特に印象的なのは、小林よしのりについて語っている部分だ。仲が良くないというイメージがあったが、相手のことをそれなりに高く評価しているようだ。マンガという大衆に浸透しやすい媒体を使うことのメリットデメリットなども語られている。

作者の宗教観や、外交官としての仕事については、他作品で語られていることとほとんど大差ない。作者が特殊なのか、それとも新しい考えなのか、それすらも理解することができない。普段からそのあたりのことを考えたり、知識として自分の中にとりこめていないので、特別な印象はない。

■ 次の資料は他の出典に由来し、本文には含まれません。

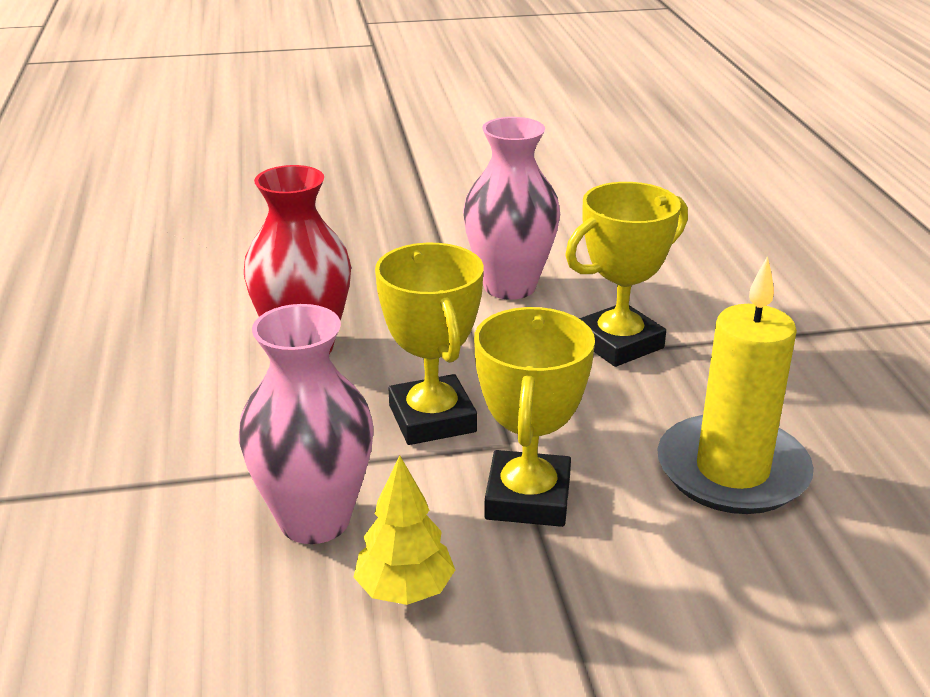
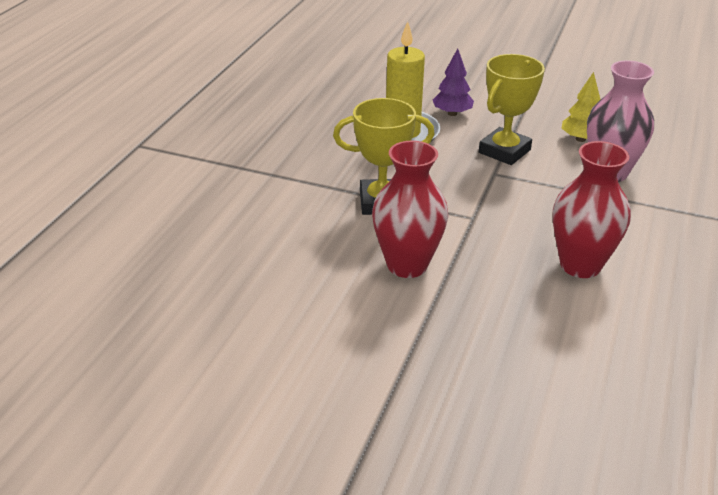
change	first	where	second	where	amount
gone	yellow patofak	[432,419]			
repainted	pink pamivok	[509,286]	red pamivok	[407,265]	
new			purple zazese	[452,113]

マルクスなんてのも、学校の教科書でちょっと目にした程度だ。共産主義や社会主義にしても教科書レベルしか知識がない。そのため、深いレベルで作者の主張は理解できていないため、作者がどの作品でも同じことを言っているという印象しかない。

作者が影響を受けた本について描かれている部分では、まさにまったく太刀打ちできないと言う感じだ。古い作品や他の知識人たちに影響を与えた作品なのだろうが、まったくその内容について理解できなかった。何がすごくて何が新しいのか。

そして、つらつらと他者に対する影響力の巨大さを語る作者だが、まったく頭に入らない。連載されていた雑誌についても、普通の本屋では売っていないような特殊な雑誌ではないのか?と思えるほど聞いたことのない雑誌だ。

要求される読者のレベルはかなり高い。